Short, sweet and to the point. I will aim for 60-minute sessions. Now, these may run over a small bit sometimes or I may even have to stop halfway through for 5 minutes to grab something for Ruth or Erin.

That's something to bear in mind is that you may have to pop away from the workout for a few minutes at times. It's all part and parcel of having a baby, you may have a longer break between sets.

Essentially, I try and keep it to the hour mark.

Bang for your buck

In my workouts, I try to do exercises that engage the core or hit multiple body parts. I'll throw in plyometric stuff too. Skipping. Shorter rest times. It's just something that increases the intensity of the workout and raises the heart rate.

Also, shorter rest times means you might be able to get an extra exercise in.

Whatever your workout or training looks like. Try and see if you can add in exercises like this, it will also help with reducing the length of the overall workout.

And if you think all I do is weights and no cardio. I keep my runs or cycles to under an hour too. No more than 10km for a run for example.

Training with no music

I've never been the type of person that needs certain music for training. You will rarely see me wear headphones in a gym or while doing a workout. Also, I feel they get in the way. The only time I'll wear them is for a run or cardio and again I only use them to block out the sound. Most times I'll listen to a podcast on a run.

However, this trait of mine comes in handy when training with a newborn as you can't have music pumping while you train and you can't really wear headphones either (if you're keeping an eye on the baby as you train) as you'll need to keep an ear up in case they stir and what have you.

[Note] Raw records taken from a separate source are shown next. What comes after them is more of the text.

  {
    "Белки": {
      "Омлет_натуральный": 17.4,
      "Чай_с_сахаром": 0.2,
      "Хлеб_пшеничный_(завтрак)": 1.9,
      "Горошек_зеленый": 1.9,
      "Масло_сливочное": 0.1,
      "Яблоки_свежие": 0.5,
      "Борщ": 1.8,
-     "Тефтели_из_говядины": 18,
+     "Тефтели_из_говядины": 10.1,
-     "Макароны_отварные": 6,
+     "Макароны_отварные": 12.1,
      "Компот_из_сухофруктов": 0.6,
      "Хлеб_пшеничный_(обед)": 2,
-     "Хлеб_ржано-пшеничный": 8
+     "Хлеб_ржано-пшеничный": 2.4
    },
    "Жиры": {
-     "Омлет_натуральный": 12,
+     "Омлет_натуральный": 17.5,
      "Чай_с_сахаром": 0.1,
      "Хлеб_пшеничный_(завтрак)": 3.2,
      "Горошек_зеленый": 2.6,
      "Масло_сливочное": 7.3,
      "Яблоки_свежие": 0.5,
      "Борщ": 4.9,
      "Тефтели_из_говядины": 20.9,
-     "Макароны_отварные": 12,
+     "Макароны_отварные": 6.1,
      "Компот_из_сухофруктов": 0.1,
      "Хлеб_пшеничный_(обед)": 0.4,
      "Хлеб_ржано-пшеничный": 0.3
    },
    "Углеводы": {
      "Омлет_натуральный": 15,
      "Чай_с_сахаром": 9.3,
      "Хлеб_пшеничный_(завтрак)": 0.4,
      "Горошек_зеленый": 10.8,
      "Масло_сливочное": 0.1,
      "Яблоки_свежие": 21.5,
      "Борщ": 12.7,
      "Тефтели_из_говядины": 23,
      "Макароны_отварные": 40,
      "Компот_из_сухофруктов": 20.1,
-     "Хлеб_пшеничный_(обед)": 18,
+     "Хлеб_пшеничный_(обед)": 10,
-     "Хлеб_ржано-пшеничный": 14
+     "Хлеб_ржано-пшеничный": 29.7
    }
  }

It might take some getting used to for some.

Bonus Training

Now I know some people won't see training as a bonus at any point in their life. I refer to any extra workout or training after my 4 workouts as 'Bonus Training'.

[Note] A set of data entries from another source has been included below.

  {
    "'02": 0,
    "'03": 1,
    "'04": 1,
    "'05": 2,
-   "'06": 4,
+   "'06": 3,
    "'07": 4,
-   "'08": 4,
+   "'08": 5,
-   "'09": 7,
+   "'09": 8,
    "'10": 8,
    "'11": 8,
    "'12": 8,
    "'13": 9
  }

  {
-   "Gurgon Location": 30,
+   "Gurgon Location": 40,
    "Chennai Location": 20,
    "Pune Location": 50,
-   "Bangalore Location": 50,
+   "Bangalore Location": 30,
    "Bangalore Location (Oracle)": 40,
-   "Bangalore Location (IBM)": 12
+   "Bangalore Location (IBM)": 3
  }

Life if I've found myself with energy and some spare time after cleaning the house, running errands, walking Indie, writing blogs etc. to go for a run or something along those lines.

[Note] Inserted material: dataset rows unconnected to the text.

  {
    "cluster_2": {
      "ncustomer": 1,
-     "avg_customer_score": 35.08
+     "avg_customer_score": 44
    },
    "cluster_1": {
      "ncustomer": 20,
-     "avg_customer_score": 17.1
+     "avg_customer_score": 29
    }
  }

Should I find myself in this situation I'll do a core workout followed by a run, a run with Indie maybe or hopping on the turbo trainer out in the shed. Again the aim is to keep it within 60 minutes and get a small sweat.

When Gyms do Reopen

Working out from home like working from home has had its advantages with a newborn. Able to keep an eye on Erin while I train. But I'd be lying if I said I don't miss the gym. So when the gyms do reopen in a few weeks time, I'd like to go back and my plan will be to stick with my goal of 4 workouts per week. I know it's going to take a bit of extra planning and flexibility with the time I train and the extra time needed not only to drive to & from the gym but also the time the workouts will take with moving weights, wiping down machines etc.

I'll keep ye posted on how I get on with it.

Last thing I'll say on this, doing something is better than doing nothing. Get moving, you'll feel better for it.